Tessere features vocalist Amanda Powell alongside Dan Bruce on guitars, Mark Micchelli on accordion and piano, Tommy Lehman on trumpet, and Ian Kinnaman on bass. The album opens with “Che Bera Sta Figghiola”, a tarantella originally sung by mothers bouncing babies on their knees. In Alla Boara’s hands, it becomes a spiky, time-signature-hopping jazz workout, driven by Taddeo’s drumming and Powell’s punchy delivery.

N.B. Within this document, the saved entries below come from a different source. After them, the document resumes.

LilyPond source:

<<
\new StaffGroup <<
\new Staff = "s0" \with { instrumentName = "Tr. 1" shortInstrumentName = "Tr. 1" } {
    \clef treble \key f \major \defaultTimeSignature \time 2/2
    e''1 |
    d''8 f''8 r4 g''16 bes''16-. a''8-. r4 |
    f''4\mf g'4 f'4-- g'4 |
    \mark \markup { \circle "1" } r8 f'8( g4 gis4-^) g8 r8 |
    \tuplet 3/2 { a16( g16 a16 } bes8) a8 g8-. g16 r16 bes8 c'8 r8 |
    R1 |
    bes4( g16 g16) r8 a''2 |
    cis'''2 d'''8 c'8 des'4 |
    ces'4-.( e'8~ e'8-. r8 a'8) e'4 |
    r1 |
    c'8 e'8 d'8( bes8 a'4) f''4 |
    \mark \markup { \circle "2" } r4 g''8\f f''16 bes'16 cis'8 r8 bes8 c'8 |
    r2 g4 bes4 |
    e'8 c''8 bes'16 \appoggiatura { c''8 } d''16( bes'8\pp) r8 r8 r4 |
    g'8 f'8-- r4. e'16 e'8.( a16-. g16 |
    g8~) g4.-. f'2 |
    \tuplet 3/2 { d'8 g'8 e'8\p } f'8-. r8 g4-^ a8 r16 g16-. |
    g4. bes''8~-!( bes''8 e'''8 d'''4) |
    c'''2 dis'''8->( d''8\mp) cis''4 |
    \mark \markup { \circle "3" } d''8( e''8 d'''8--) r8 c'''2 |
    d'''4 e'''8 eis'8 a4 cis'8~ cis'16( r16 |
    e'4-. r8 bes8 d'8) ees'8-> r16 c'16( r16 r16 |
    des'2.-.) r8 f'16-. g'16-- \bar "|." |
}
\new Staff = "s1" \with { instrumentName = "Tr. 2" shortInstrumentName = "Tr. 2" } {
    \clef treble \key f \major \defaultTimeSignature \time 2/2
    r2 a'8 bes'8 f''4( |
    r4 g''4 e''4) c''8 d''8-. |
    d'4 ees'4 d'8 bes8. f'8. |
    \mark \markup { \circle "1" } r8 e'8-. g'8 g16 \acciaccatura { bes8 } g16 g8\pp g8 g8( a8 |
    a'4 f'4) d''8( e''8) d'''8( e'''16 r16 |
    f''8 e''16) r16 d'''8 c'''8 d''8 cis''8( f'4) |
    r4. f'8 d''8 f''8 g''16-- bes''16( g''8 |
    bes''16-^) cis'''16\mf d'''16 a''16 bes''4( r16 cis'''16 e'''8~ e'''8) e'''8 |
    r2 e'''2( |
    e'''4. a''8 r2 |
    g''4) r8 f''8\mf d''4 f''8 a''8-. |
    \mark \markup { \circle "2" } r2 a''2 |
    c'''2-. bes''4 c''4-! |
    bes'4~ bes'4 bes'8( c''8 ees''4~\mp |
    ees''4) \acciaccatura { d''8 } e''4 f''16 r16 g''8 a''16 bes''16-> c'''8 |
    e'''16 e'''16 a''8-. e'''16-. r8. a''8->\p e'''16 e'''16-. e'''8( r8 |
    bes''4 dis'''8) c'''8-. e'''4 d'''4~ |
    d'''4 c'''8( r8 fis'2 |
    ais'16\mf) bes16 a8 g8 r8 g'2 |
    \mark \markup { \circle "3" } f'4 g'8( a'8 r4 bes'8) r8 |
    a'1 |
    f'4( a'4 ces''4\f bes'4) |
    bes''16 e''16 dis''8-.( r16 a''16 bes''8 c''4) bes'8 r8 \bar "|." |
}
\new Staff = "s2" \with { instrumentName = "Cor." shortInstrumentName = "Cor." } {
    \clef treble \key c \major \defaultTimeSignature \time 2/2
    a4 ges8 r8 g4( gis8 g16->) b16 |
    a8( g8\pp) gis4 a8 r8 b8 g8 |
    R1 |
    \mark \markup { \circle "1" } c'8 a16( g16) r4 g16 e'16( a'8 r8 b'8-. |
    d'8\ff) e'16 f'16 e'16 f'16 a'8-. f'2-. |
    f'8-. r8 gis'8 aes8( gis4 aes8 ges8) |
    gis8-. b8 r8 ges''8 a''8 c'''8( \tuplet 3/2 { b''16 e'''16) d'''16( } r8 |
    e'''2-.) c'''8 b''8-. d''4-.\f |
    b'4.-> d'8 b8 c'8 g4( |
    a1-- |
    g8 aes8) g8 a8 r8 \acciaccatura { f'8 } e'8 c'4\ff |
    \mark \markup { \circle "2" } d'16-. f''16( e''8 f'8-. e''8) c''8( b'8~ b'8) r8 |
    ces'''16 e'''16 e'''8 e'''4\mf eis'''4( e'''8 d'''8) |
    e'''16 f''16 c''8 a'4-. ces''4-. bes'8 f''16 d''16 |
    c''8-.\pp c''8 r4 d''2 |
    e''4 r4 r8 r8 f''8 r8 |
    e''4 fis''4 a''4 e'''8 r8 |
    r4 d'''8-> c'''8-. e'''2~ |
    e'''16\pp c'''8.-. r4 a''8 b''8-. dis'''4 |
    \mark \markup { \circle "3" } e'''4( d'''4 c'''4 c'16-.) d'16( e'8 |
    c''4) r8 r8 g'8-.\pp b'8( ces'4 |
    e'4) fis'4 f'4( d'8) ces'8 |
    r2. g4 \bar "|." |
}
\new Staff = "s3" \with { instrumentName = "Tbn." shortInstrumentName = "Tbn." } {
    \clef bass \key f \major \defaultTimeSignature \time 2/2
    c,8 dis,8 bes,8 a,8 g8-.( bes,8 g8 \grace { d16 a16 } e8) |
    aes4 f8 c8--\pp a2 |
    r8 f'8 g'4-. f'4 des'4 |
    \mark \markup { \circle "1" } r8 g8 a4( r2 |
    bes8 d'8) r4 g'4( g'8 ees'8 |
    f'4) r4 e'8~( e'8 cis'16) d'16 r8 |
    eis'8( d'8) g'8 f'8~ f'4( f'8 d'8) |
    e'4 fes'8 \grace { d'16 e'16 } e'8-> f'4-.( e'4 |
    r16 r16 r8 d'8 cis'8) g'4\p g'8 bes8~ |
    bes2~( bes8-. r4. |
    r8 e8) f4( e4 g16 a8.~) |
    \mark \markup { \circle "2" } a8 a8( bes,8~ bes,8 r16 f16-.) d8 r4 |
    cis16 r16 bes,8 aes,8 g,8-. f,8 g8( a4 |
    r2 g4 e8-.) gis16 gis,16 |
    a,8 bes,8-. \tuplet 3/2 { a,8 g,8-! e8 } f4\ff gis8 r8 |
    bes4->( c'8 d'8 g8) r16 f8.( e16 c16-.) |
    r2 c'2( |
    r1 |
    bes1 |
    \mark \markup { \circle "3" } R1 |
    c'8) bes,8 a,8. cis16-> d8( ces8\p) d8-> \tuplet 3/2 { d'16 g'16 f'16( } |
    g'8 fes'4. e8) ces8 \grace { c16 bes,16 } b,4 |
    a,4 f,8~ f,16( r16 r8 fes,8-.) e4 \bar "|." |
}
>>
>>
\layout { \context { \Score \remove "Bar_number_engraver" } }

Maggio Delle Ragazze” is a Northern Italian spring celebration given street-parade energy by guest violinist Yaryna Tsarynska, and “Jesce Sole” is a centuries-old Neapolitan piece reshaped with electric distortion and a rock backbeat. Taddeo acknowledges the linguistic hurdle built into the material. “Even if you’re Italian and you come to one of our shows, you probably still don’t know what these songs are saying, because they’re in all these different regional dialects from around Italy.”

The record’s centrepiece is “Questa Mattina”, a slow-burning track stretching to nearly nine minutes. It was built from a field recording of men singing call-and-response while breaking rocks in Puglia. “The arrhythmic hammering of the rocks was sampled for the sound effects in the intro,” Taddeo explains.